— REQUEST —
Reproduce the lines below without any change. Begin at the line that contains "oder mit einem" and stop after the final line.
....
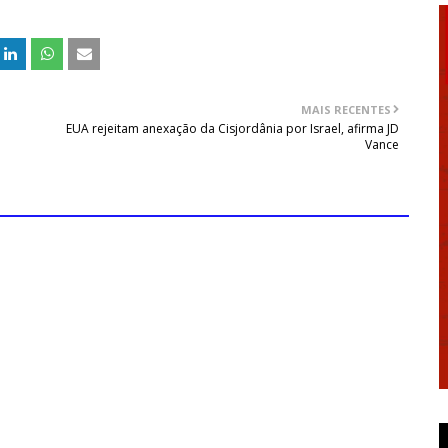
MAIS RECENTES
EUA rejeitam anexação da Cisjordânia por Israel, afirma JD
Vance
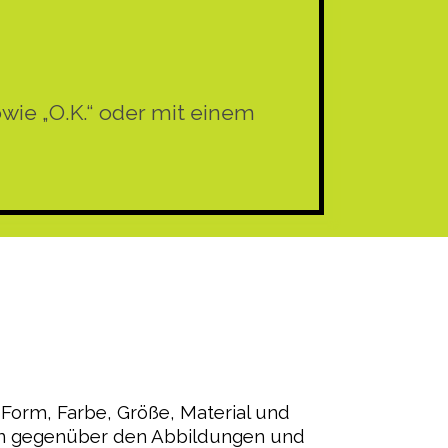
 sowie „O.K.“ oder mit einem
Form, Farbe, Größe, Material und
n gegenüber den Abbildungen und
....
— WRITTEN REPLY —
 sowie „O.K.“ oder mit einem
Form, Farbe, Größe, Material und
n gegenüber den Abbildungen und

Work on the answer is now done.